Whenever you build a complex system, you need to test that it works as expected, including properly handling failures. It’s easy enough to do simple component failure testing, but harder to do rapid automated failure tests. Big Switch is showing that it can be done though. Hopefully we can keep improving our testing to pick up some more of the software failures.

Testing is hard

Over the course of my career I’ve built many clustered systems - HP-UX Serviceguard, firewalls, routers, load balancers, RedHat Clusters, etc. Good clusters have redundant everything - servers, power supplies, disks, NICs, etc.

The commissioning process always included testing. We’d go through each of the components, trying to simulate failures. Unplug each of the power cables, the network cables, unseat a hard drive, remove a hot-swappable fan, etc. That would test out the redundant components within each server, and then of course you’d simulate a complete system failure, forcing full failover.

This is all important stuff, but it doesn’t pick up all the failures - e.g. What happens if you’ve got a faulty patch lead, and the link starts flapping? Sometimes a simple failure gets messy when it happens repeatedly over a short period. The other problem with this testing is that it’s pretty manual, and easy to forget something unless you’re following a good checklist.

Chaos Monkey in the Network

I’m pleased to see that Big Switch is taking their testing to the next level, by bringing Chaos Monkey into their testing strategies. Big Switch and Mirantis ran a Chaos Monkey-style test with 16 racks of gear:

Despite adding 42,000 simulated VMs to the network and then forcing failures to the Big Cloud Fabric SDN controllers every 30 seconds, forcing failures to random switches every 8 seconds and random links in the fabric every 4 seconds, there was no change in the application performance.

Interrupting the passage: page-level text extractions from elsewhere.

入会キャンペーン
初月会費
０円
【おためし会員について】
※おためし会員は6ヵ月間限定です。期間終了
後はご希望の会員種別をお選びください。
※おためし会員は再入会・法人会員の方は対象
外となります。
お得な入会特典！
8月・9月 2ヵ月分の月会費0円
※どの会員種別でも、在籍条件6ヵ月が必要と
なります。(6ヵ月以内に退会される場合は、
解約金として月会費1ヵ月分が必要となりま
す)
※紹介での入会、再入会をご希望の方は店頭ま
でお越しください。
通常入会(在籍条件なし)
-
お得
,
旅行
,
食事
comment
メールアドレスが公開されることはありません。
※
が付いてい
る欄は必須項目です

More info here (Warning: PDF).

This is a great result. We don’t always hear much about this sort of testing. I know that other vendors do carry out their own testing programs, but we don’t see this sort of information. We have to assume it’s happened.

‘Clean’ failures are easy. ‘Grey’ failures are hard.

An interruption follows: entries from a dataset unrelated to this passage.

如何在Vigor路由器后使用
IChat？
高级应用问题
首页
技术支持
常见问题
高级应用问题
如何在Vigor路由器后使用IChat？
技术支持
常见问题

‘Clean’ failures are reasonably straightforward to deal with. Software or hardware can quickly and clearly identify the failure, and switch over to backup systems. Dealing with weird software failures is much harder. Consider a situation where a rogue process maxes out the CPU on a primary server. It might just have enough capacity left to send out clustering packets, but it can’t perform its normal functions. The secondary system doesn’t know it should take over, and so the application fails. Can you test those sorts of scenarios, and how do you go about doing it?

Unfortunately those are the ones that tend to bite you hard in production. We can’t always work around them either. We can add more test cases to try to test what happens during that event, and try adding more monitoring and compensating controls. Hopefully we don’t get bitten twice by the same thing.